As retificações fiscais de Figueira

O Activo Bank merece ainda referência por parte do MP no que diz respeito a uma alegada violação do segredo de justiça que terá permitido a Orlando Figueira ter tido conhecimento antecipado da investigação aberta contra si quase um ano antes da sua detenção.

Esta parte da história inicia-se em 11 de março de 2015, quando a Polícia Judiciária, desconhecendo que Orlando Figueira trabalhava no Activo Bank, enviou um ofício a este banco solicitando a quebra do sigilo bancário relativo a todas as contas que o procurador detinha naquela instituição financeira. Como não houve resposta, verificou-se uma insistência das autoridades a 25 de maio de 2015.

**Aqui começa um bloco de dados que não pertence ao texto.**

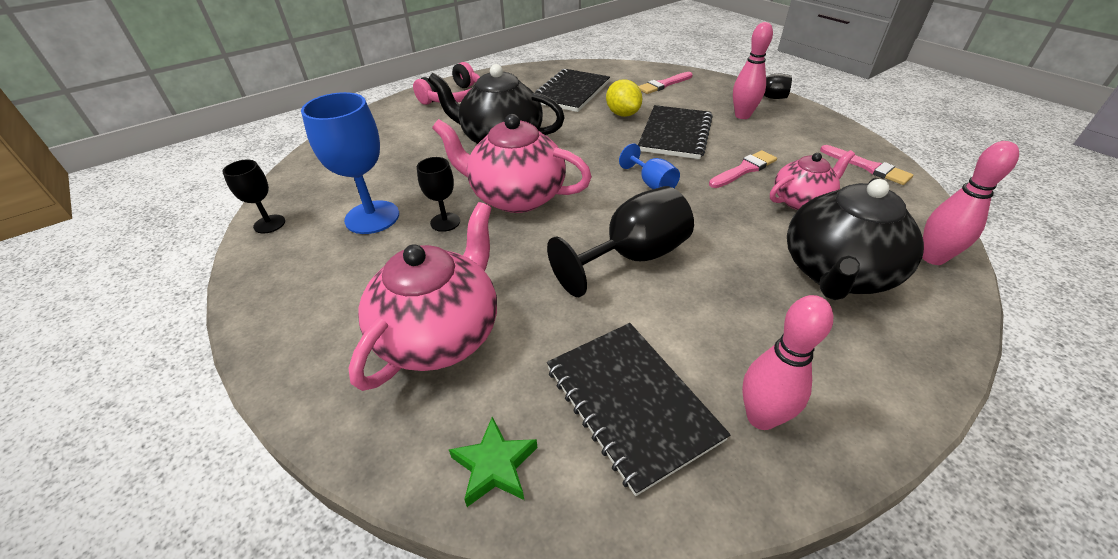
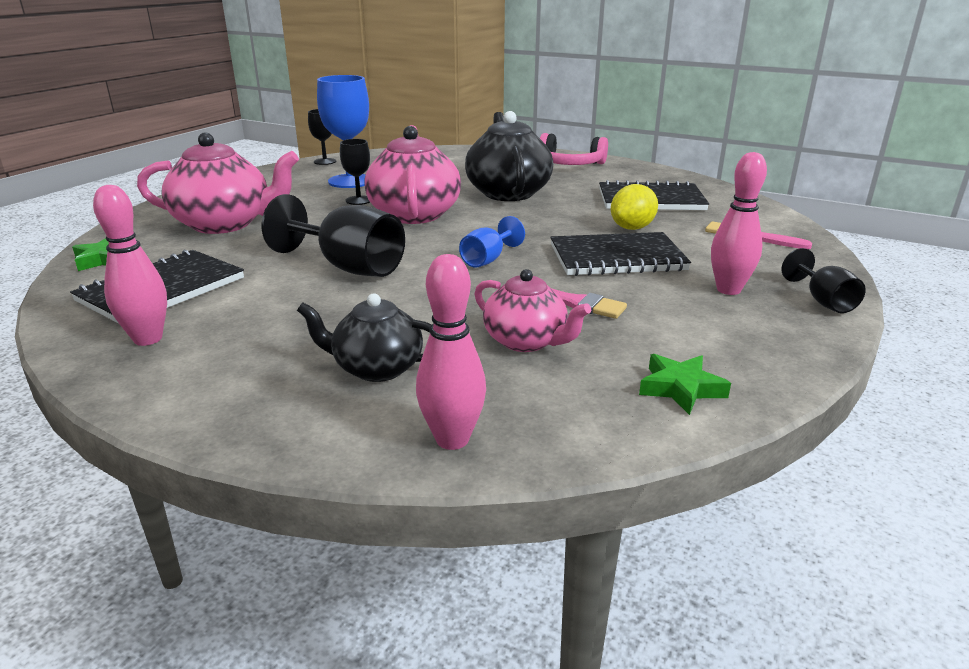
camera: 65 degrees right, 15 degrees down
black teapot [787,178,924,300] -> black teapot [297,293,431,382], size x0.60
pink brush [820,145,913,185] -> green star [639,354,731,415]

Orlando Figueira apresentou poucos dias depois as seguintes declarações de substituição de IRS:

  • 175 mil euros recebidos da Primagest a título de trabalho dependente no ano fiscal de 2012;
  • 221 mil euros recebidos de uma entidade desconhecida a título de trabalho dependente no ano fiscal de 2014;
  • 44,5 mil euros de rendimentos de categoria B a título de prestação de serviços.

Isto é, Figueira retificou em 2015 um total de rendimentos de 440, 5 mil euros recebidos em 2012 e 2014. Segundo o MP, só o terá feito “na sequência do conhecimento que teve de uma investigação contra si”.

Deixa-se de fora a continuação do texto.